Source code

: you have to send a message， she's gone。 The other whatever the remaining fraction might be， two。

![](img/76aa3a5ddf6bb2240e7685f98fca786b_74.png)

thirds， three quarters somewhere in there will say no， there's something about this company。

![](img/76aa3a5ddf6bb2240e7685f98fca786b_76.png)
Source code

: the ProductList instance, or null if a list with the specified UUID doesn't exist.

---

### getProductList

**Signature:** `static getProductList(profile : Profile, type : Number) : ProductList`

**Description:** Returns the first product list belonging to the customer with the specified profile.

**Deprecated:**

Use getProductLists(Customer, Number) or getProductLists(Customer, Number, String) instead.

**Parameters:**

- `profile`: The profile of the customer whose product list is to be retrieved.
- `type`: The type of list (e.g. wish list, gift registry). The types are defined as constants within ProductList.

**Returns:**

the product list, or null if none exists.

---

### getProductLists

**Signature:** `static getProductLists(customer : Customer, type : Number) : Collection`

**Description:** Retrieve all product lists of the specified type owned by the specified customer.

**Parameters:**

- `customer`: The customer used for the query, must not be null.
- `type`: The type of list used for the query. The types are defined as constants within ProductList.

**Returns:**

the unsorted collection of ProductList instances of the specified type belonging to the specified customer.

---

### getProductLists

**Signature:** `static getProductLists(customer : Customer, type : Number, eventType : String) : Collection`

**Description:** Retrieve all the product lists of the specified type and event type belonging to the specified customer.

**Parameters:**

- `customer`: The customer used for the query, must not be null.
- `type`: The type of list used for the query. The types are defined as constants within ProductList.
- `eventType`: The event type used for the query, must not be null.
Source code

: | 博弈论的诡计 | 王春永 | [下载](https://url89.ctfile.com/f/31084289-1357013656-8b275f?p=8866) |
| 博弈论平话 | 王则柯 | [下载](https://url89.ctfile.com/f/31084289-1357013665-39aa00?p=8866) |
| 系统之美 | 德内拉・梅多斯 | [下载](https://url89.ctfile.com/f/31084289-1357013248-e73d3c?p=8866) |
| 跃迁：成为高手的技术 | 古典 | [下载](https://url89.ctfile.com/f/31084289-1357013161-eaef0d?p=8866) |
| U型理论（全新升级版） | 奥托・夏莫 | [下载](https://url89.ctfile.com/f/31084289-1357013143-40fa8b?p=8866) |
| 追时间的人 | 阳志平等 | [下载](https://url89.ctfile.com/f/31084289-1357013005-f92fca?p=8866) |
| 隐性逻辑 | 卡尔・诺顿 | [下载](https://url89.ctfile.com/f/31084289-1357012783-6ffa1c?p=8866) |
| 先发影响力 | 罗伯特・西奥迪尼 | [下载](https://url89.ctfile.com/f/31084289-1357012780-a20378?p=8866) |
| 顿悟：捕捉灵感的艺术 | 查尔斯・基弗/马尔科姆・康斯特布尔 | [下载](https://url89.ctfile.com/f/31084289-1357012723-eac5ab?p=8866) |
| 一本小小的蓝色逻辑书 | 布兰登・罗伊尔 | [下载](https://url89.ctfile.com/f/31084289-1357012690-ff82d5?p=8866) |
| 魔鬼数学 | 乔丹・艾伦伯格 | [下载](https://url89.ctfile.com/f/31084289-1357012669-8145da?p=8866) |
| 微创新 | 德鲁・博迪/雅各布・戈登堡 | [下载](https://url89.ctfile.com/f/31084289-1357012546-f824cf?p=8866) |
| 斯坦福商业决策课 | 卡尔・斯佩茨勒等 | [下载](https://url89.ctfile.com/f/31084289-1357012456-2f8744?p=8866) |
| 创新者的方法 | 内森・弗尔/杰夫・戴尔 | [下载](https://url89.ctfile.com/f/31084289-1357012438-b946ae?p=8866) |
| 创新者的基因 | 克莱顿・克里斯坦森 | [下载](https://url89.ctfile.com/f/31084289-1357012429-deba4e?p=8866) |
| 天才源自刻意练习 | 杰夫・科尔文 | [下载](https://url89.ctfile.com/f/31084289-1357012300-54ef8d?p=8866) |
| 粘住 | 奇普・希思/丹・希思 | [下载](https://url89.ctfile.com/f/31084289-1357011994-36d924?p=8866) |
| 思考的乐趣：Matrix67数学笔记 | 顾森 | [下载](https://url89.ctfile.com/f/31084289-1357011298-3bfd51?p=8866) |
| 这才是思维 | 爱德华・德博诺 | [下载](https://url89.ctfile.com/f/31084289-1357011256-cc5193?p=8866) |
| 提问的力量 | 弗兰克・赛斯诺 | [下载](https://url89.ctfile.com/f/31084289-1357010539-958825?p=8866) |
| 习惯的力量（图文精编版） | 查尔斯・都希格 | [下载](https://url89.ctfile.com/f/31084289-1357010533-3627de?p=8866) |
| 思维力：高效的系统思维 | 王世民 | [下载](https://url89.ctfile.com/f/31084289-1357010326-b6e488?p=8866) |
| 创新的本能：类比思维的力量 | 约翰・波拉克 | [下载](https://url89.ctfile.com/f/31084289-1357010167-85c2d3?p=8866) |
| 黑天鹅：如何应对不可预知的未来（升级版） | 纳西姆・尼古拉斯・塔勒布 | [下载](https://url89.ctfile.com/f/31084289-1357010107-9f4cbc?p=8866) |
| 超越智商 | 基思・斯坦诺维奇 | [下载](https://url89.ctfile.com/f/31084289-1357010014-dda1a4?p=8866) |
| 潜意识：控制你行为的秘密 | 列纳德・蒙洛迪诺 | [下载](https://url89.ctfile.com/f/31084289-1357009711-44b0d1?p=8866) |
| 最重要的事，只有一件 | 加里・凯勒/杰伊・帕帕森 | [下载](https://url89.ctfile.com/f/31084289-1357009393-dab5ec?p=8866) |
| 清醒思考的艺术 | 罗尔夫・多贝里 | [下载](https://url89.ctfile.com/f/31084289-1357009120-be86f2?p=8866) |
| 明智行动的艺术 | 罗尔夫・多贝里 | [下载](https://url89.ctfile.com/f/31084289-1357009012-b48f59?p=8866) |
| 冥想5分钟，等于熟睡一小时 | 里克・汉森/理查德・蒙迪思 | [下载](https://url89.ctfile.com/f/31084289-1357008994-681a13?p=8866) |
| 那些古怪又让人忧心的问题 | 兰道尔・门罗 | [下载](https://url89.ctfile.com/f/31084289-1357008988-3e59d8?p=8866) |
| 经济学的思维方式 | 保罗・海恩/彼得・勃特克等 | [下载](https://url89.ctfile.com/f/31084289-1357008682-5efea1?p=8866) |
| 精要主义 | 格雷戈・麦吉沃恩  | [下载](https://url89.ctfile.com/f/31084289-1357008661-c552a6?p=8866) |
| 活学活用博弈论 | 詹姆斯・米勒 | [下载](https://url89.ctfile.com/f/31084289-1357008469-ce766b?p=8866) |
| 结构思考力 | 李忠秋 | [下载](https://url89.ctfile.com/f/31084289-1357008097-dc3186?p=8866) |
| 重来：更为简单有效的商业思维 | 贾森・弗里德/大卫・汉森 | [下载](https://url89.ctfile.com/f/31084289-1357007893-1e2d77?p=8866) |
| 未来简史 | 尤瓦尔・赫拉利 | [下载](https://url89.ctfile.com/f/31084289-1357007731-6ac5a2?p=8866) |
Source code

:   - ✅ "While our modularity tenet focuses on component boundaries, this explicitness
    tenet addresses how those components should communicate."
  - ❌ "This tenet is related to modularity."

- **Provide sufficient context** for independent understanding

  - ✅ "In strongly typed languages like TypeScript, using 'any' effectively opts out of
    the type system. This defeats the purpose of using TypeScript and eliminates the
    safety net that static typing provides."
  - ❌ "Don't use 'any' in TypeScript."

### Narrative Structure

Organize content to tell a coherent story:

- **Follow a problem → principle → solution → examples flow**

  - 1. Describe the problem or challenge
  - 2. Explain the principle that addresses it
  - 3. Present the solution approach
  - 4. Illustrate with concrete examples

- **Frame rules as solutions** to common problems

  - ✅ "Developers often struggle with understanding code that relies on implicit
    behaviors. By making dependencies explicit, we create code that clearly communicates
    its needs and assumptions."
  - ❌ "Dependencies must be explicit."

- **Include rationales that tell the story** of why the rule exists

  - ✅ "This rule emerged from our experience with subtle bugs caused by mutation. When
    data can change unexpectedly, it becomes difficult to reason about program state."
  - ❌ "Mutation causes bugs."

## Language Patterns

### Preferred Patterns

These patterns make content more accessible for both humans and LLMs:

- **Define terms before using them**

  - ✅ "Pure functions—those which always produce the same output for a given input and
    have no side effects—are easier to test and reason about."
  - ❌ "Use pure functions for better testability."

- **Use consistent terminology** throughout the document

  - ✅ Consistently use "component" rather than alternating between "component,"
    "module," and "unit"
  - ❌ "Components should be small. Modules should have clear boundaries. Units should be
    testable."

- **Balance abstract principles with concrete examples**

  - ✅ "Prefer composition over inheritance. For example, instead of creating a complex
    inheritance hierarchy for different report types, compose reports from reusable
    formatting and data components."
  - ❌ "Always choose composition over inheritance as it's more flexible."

§

* [Problem statement] Word for word, restate the lines above from the line containing "## Language Patterns" through the line containing "creating a complex", with both included and nothing else.

* [Response for this exercise]
## Language Patterns

### Preferred Patterns

These patterns make content more accessible for both humans and LLMs:

- **Define terms before using them**

  - ✅ "Pure functions—those which always produce the same output for a given input and
    have no side effects—are easier to test and reason about."
  - ❌ "Use pure functions for better testability."

- **Use consistent terminology** throughout the document

  - ✅ Consistently use "component" rather than alternating between "component,"
    "module," and "unit"
  - ❌ "Components should be small. Modules should have clear boundaries. Units should be
    testable."

- **Balance abstract principles with concrete examples**

  - ✅ "Prefer composition over inheritance. For example, instead of creating a complex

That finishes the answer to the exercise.